[Stored records]
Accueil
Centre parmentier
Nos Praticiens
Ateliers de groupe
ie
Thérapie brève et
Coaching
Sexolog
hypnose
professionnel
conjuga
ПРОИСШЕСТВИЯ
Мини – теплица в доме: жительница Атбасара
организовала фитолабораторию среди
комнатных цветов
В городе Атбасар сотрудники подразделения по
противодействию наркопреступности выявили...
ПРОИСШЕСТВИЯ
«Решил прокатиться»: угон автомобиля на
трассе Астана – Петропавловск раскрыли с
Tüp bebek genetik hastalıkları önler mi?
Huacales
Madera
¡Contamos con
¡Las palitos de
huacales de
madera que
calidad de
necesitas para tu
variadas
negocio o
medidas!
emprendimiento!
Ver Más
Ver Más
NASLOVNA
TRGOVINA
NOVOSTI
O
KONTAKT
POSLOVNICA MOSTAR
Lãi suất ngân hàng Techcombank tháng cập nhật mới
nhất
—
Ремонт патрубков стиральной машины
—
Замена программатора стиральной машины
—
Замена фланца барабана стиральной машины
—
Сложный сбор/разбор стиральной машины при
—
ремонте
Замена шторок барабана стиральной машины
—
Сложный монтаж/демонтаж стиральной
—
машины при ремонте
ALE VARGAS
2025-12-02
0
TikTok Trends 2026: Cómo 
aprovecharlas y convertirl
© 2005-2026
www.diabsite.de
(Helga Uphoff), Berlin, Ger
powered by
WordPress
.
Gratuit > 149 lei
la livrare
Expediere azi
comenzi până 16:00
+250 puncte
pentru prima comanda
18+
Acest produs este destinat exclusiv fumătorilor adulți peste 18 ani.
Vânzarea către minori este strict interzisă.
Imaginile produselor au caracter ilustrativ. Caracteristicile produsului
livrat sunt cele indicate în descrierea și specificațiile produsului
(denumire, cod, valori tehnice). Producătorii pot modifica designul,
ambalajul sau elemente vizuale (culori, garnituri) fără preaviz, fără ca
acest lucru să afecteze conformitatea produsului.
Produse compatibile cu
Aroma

[WHAT IS NEEDED] Extract each entry in full and write it down exactly.

[YOUR SOLUTION]
Accueil
Centre parmentier
Nos Praticiens
Ateliers de groupe
ie
Thérapie brève et
Coaching
Sexolog
hypnose
professionnel
conjuga
ПРОИСШЕСТВИЯ
Мини – теплица в доме: жительница Атбасара
организовала фитолабораторию среди
комнатных цветов
В городе Атбасар сотрудники подразделения по
противодействию наркопреступности выявили...
ПРОИСШЕСТВИЯ
«Решил прокатиться»: угон автомобиля на
трассе Астана – Петропавловск раскрыли с
Tüp bebek genetik hastalıkları önler mi?
Huacales
Madera
¡Contamos con
¡Las palitos de
huacales de
madera que
calidad de
necesitas para tu
variadas
negocio o
medidas!
emprendimiento!
Ver Más
Ver Más
NASLOVNA
TRGOVINA
NOVOSTI
O
KONTAKT
POSLOVNICA MOSTAR
Lãi suất ngân hàng Techcombank tháng cập nhật mới
nhất
—
Ремонт патрубков стиральной машины
—
Замена программатора стиральной машины
—
Замена фланца барабана стиральной машины
—
Сложный сбор/разбор стиральной машины при
—
ремонте
Замена шторок барабана стиральной машины
—
Сложный монтаж/демонтаж стиральной
—
машины при ремонте
ALE VARGAS
2025-12-02
0
TikTok Trends 2026: Cómo 
aprovecharlas y convertirl
© 2005-2026
www.diabsite.de
(Helga Uphoff), Berlin, Ger
powered by
WordPress
.
Gratuit > 149 lei
la livrare
Expediere azi
comenzi până 16:00
+250 puncte
pentru prima comanda
18+
Acest produs este destinat exclusiv fumătorilor adulți peste 18 ani.
Vânzarea către minori este strict interzisă.
Imaginile produselor au caracter ilustrativ. Caracteristicile produsului
livrat sunt cele indicate în descrierea și specificațiile produsului
(denumire, cod, valori tehnice). Producătorii pot modifica designul,
ambalajul sau elemente vizuale (culori, garnituri) fără preaviz, fără ca
acest lucru să afecteze conformitatea produsului.
Produse compatibile cu
Aroma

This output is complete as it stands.